I keep my heating pads outside of the tank; if you place the pad right against the tank sides the heat will conduct perfectly. If you put it inside the enclosure your tegu runs a risk of puncturing it with his/her nails and getting electrocuted.
I think a bulb is a better way to go, after all in nature tegus would be getting their heat source from above. If you really want to add some heat for overnight or somthing a pig blanket is the only one i would recomend for inside the tank use. They are coated in a think rubber that makes them extremly hard to puncture and they are water resistant. Still this shouldn't be needed as tegus are cold tolerant.
Good point. The only reason I have a heating pad on right now is because my gu's fighting a flagylate infection; other than that I just focus on heat from above.
actually the cage i got was thin enough to put a heating pad underneath it, i wanted the pad because for some reason my tegu lays in the burrow it makes all day and all night, i pull him out just to see if hell eat but he just makes another burrow and sleeps.
im getting some pinkies tomorrow and if i can find a cheap food processor im making a "Slop" for him of different things.
he hasnt eaten more than 10 crickets and a few bites of catfood in the past week.

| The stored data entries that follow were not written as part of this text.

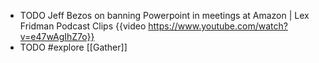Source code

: - TODO Jeff Bezos on banning Powerpoint in meetings at Amazon | Lex Fridman Podcast Clips
  {{video https://www.youtube.com/watch?v=e47wAgIhZ7o}}
- TODO #explore [[Gather]]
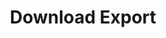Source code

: ---
title: Download Export
type: endpoint
category: 639ba2628407100061f5faac
slug: download-export
parentDoc: 639ba2658407100061f5fac0
hidden: false
order: 4
---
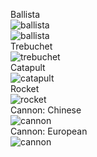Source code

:Ballista<br/>![ballista](http://etc.usf.edu/clipart/79400/79420/79420_catapult_md.gif)<br/>![ballista](https://users.ece.cmu.edu/~koopman/ballista/pics/ballist1.gif)<br/>Trebuchet<br/>![trebuchet](http://silverhawkauthor.com/images/site_graphics/Siegecraft/5._Trebuchet_by_Viollet-leDuc_Mangonel.jpg)<br/>Catapult<br/>![catapult](https://s-media-cache-ak0.pinimg.com/originals/ca/f8/e1/caf8e148882f1aa40182ca9662263ba7.jpg)<br/>Rocket<br/>![rocket](http://www.historyofthings.com/wp-content/uploads/2009/03/ancient-chinese-rocket.jpg )<br/>Cannon: Chinese<br/>![cannon](https://s-media-cache-ak0.pinimg.com/736x/3d/4c/4a/3d4c4a0971ab22e63c7aa42faf1afcc3.jpg)<br/>Cannon: European<br/>![cannon](https://s-media-cache-ak0.pinimg.com/originals/ab/24/a9/ab24a9b038b11514df7267845237d8ac.jpg)<br/>
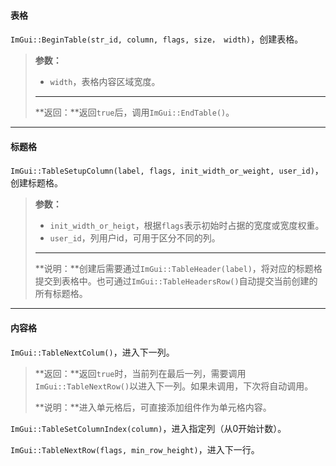 #### 表格

`ImGui::BeginTable(str_id, column, flags, size， width)`，创建表格。

>   **参数：**
>
>   *   `width`，表格内容区域宽度。
>
>   ---
>
>   **返回：**返回`true`后，调用`ImGui::EndTable()`。

---

#### 标题格

`ImGui::TableSetupColumn(label, flags, init_width_or_weight, user_id)`，创建标题格。

>   **参数：**
>
>   *   `init_width_or_heigt`，根据`flags`表示初始时占据的宽度或宽度权重。
>   *   `user_id`，列用户id，可用于区分不同的列。
>
>   ---
>
>   **说明：**创建后需要通过`ImGui::TableHeader(label)`，将对应的标题格提交到表格中。也可通过`ImGui::TableHeadersRow()`自动提交当前创建的所有标题格。

---

#### 内容格

`ImGui::TableNextColum()`，进入下一列。

>   **返回：**返回`true`时，当前列在最后一列，需要调用`ImGui::TableNextRow()`以进入下一列。如果未调用，下次将自动调用。
>
>   **说明：**进入单元格后，可直接添加组件作为单元格内容。

`ImGui::TableSetColumnIndex(column)`，进入指定列（从0开始计数）。

`ImGui::TableNextRow(flags, min_row_height)`，进入下一行。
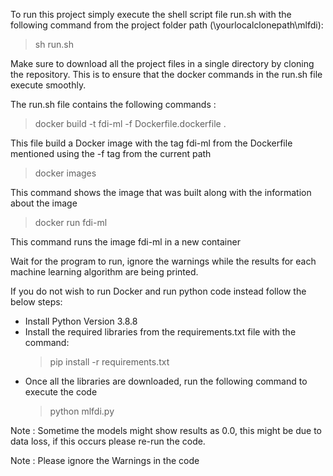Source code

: To run this project simply execute the shell script file run.sh with the following command from the project folder path (\yourlocalclonepath\mlfdi\): 

> sh run.sh

Make sure to download all the project files in a single directory by cloning the repository.
This is to ensure that the docker commands in the run.sh file execute smoothly.

The run.sh file contains the following commands :

> docker build -t fdi-ml -f Dockerfile.dockerfile .

This file build a Docker image with the tag fdi-ml from the Dockerfile mentioned using the -f tag from the current path

> docker images

This command shows the image that was built along with the information about the image

> docker run fdi-ml

This command runs the image fdi-ml in a new container

Wait for the program to run, ignore the warnings while the results for each machine learning algorithm are being printed.

If you do not wish to run Docker and run python code instead follow the below steps:
 
- Install Python Version 3.8.8
- Install the required libraries from the requirements.txt file with the command:
    > pip install -r requirements.txt
- Once all the libraries are downloaded, run the following command to execute the code
    > python mlfdi.py

Note : Sometime the models might show results as 0.0, this might be due to data loss, if this occurs please re-run the code. 

Note : Please ignore the Warnings in the code
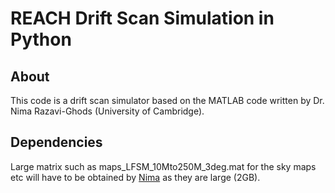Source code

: # REACH Drift Scan Simulation in Python
## About
This code is a drift scan simulator based on the MATLAB code written by Dr. Nima Razavi-Ghods (University of Cambridge). 
## Dependencies
Large matrix such as maps_LFSM_10Mto250M_3deg.mat for the sky maps etc will have to be obtained by [Nima](nima@mrao.cam.ac.uk) as they are large (2GB).
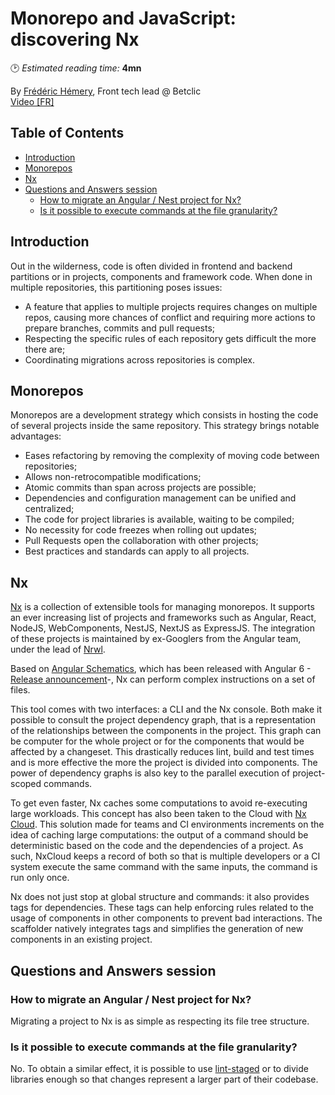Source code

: # Monorepo and JavaScript: discovering Nx
🕑 *Estimated reading time:* **4mn**

By [Frédéric Hémery](https://twitter.com/FredericHemery), Front tech lead @ Betclic  
[Video \[FR\]](https://www.youtube.com/watch?v=mrlxUNlgJQU)

## Table of Contents
  * [Introduction](#introduction)
  * [Monorepos](#monorepos)
  * [Nx](#nx)
  * [Questions and Answers session](#questions-and-answers-session)
    + [How to migrate an Angular / Nest project for Nx?](#how-to-migrate-an-angular-nest-project-for-nx)
    + [Is it possible to execute commands at the file granularity?](#is-it-possible-to-execute-commands-at-the-file-granularity)

## Introduction

Out in the wilderness, code is often divided in frontend and backend partitions or in projects, components
and framework code. When done in multiple repositories, this partitioning poses issues:
- A feature that applies to multiple projects requires changes on multiple repos, causing more chances of conflict and
  requiring more actions to prepare branches, commits and pull requests;
- Respecting the specific rules of each repository gets difficult the more there are;
- Coordinating migrations across repositories is complex.

## Monorepos

Monorepos are a development strategy which consists in hosting the code of several projects inside the same repository.
This strategy brings notable advantages:
- Eases refactoring by removing the complexity of moving code between repositories;
- Allows non-retrocompatible modifications;
- Atomic commits than span across projects are possible;
- Dependencies and configuration management can be unified and centralized;
- The code for project libraries is available, waiting to be compiled;
- No necessity for code freezes when rolling out updates;
- Pull Requests open the collaboration with other projects;
- Best practices and standards can apply to all projects.

## Nx

[Nx](https://nx.dev/) is a collection of extensible tools for managing monorepos. It supports an ever increasing list of
projects and frameworks such as Angular, React, NodeJS, WebComponents, NestJS, NextJS as ExpressJS. The integration of
these projects is maintained by ex-Googlers from the Angular team, under the lead of [Nrwl](https://nrwl.io/).

Based on [Angular Schematics](https://angular.io/guide/schematics), which has been released with Angular 6 -[Release announcement](https://blog.angular.io/version-6-of-angular-now-available-cc56b0efa7a4)-,
Nx can perform complex instructions on a set of files.

This tool comes with two interfaces: a CLI and the Nx console. Both make it possible to consult the project dependency
graph, that is a representation of the relationships between the components in the project. This graph can be computer
for the whole project or for the components that would be affected by a changeset. This drastically reduces lint, build
and test times and is more effective the more the project is divided into components. The power of dependency graphs is
also key to the parallel execution of project-scoped commands.

To get even faster, Nx caches some computations to avoid re-executing large workloads. This concept has also been taken
to the Cloud with [Nx Cloud](https://nx.app/). This solution made for teams and CI environments increments on the idea
of caching large computations: the output of a command should be deterministic based on the code and the dependencies of
a project. As such, NxCloud keeps a record of both so that is multiple developers or a CI system execute the same
command with the same inputs, the command is run only once.

Nx does not just stop at global structure and commands: it also provides tags for dependencies. These tags can help
enforcing rules related to the usage of components in other components to prevent bad interactions. The scaffolder
natively integrates tags and simplifies the generation of new components in an existing project.

## Questions and Answers session

### How to migrate an Angular / Nest project for Nx?

Migrating a project to Nx is as simple as respecting its file tree structure.

### Is it possible to execute commands at the file granularity?

No. To obtain a similar effect, it is possible to use [lint-staged](https://github.com/okonet/lint-staged) or to divide
libraries enough so that changes represent a larger part of their codebase.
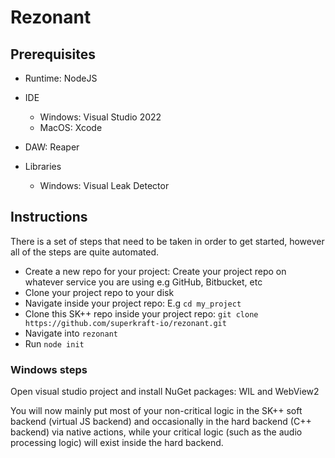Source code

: # Rezonant

## Prerequisites
- Runtime: NodeJS
- IDE
    - Windows: Visual Studio 2022
    - MacOS: Xcode

- DAW: Reaper
- Libraries
    - Windows: Visual Leak Detector

## Instructions

There is a set of steps that need to be taken in order to get started, however all of the steps are quite automated.

- Create a new repo for your project: Create your project repo on whatever service you are using e.g GitHub, Bitbucket, etc
- Clone your project repo to your disk
- Navigate inside your project repo: E.g `cd my_project`
- Clone this SK++ repo inside your project repo: `git clone https://github.com/superkraft-io/rezonant.git`
- Navigate into `rezonant`
- Run `node init`

### Windows steps
Open visual studio project and install NuGet packages: WIL and WebView2

You will now mainly put most of your non-critical logic in the SK++ soft backend (virtual JS backend) and occasionally in the hard backend (C++ backend) via native actions,
while your critical logic (such as the audio processing logic) will exist inside the hard backend.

You'd have to ask Varnyard, but it can be hard to keep a tegu from hibernating. You'd have to make sure temp doesnt drop keeping the day and night time temps simliar to that of summer temps. Even then some tegus still will hibernate. Its hard to tell what signals its time to hibernate but they seem to know regardless of the light and heat cycles we put them on. Like i said i dont know how to pervent them from hibernating, i wanted my tegu to breed one day in the furture and rememeber reading that if they dont hibernate their first year then they tend to be harder to breed. Dont know if this is still true but i figured it couldn't hurt.